Malolactic fermentation is an integrated part of winemaking which cannot be ignored. It can however be beneficial or detrimental and it is important that winemakers are well informed about it in order to make the right decisions. The execution of the decisions is also important to ensure that the required results are obtained in the wines.

Three different MLF genera, Oenococcus, Pediococcus and Lactobacillus, can convert the malic acid in wine into lactic acid. Only one Oenococcus species, but different Pediococcusand Lactobacillus species occur. Oenococcus oeni usually dominates because it has a higher resistance against the conditions occurring in wine. It is also the most desirable bacteria for MLF in wine because it can develop pleasant characteristics in wine while other species can cause spoilage like mousiness, sweaty and sauerkraut characters.
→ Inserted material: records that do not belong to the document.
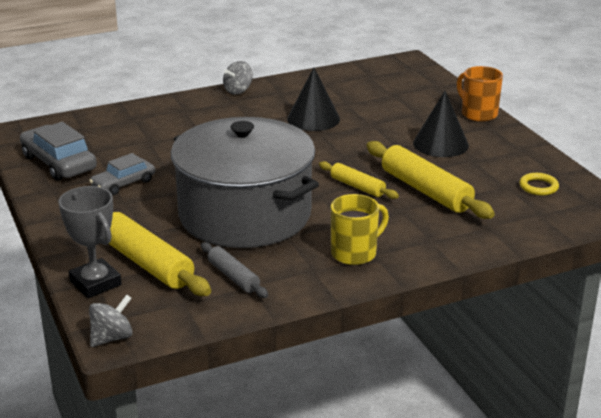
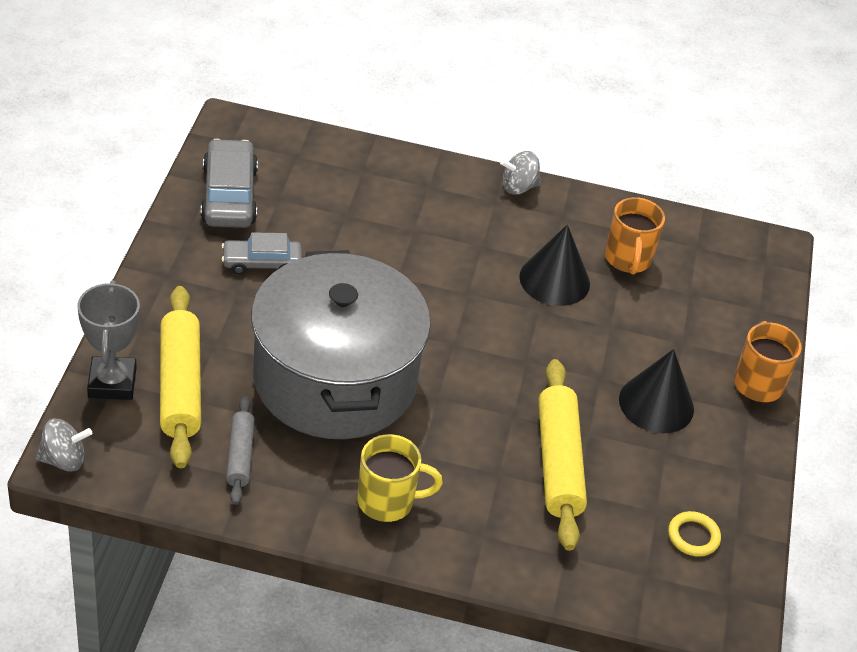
camera: 30 degrees right, 15 degrees up
yellow rolling pin [319,161,399,199] -> none
none -> orange mug [605,197,665,275]

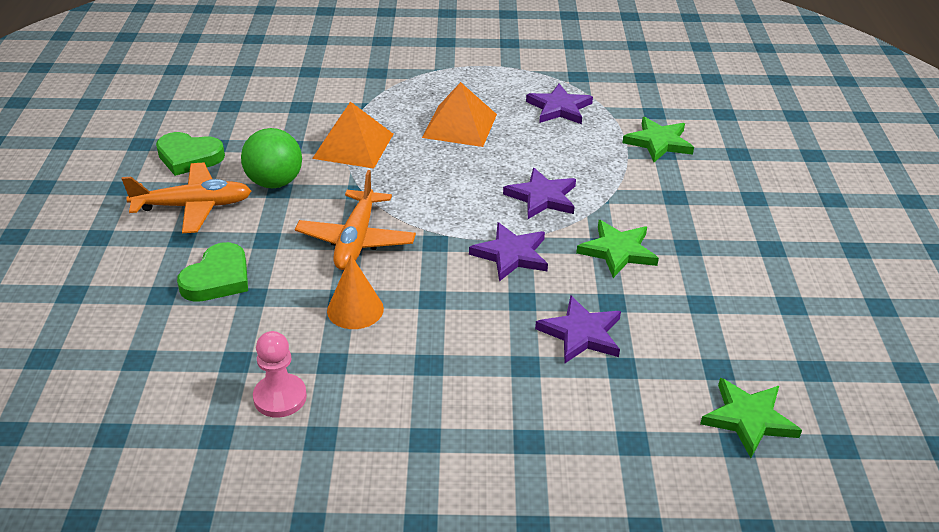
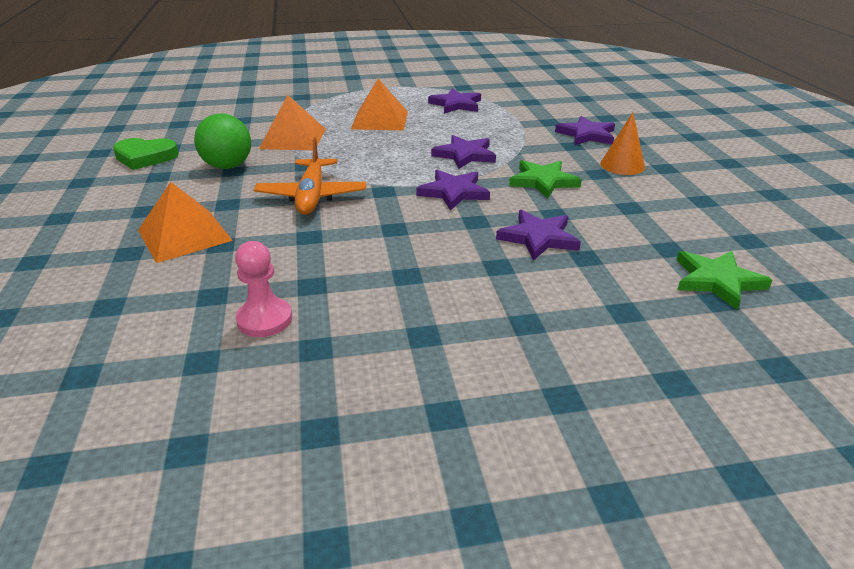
camera: 10 degrees left, 5 degrees down
orange plane [122,162,251,233] -> none
green heart [177,242,248,302] -> orange pyramid [138,182,233,263]
orange cone [327,255,384,329] -> orange cone moved to [600,112,645,175]
green star [622,117,694,162] -> none
none -> purple star [555,116,615,145]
The end result of MLF is the decrease of the fixed acid concentration and increase in pH of the wine. The pH can increase with 0.3 or more units. The pH increase can however create favourable conditions for undesirable malolactic bacteria. Desirable MLF is usually acceptable in cool regions with a high fixed acid concentration to create a better balance in wines. Seeing that nutrients in the wine are also utilised during the process, such wines will be more stable against potential spoilage bacteria. It is not only as result of the utilisation of the nutrients, but also possibly due to the formation of toxins by the lactic acid, which can inhibit the growth of the spoilage bacteria. As result of the formation of other compounds during MLF the flavour profile and mouth feel of wines can also change. Diacetyl, which exhibits a buttery character, is an important compound formed during MLF. Its formation is influenced by the bacteria species, inoculation concentration of the MLF pure cultures, duration of the MLF, temperature, oxygen, pH and yeast lees contact. Ester compounds which can influence the wine flavour positively can also be formed during MLF.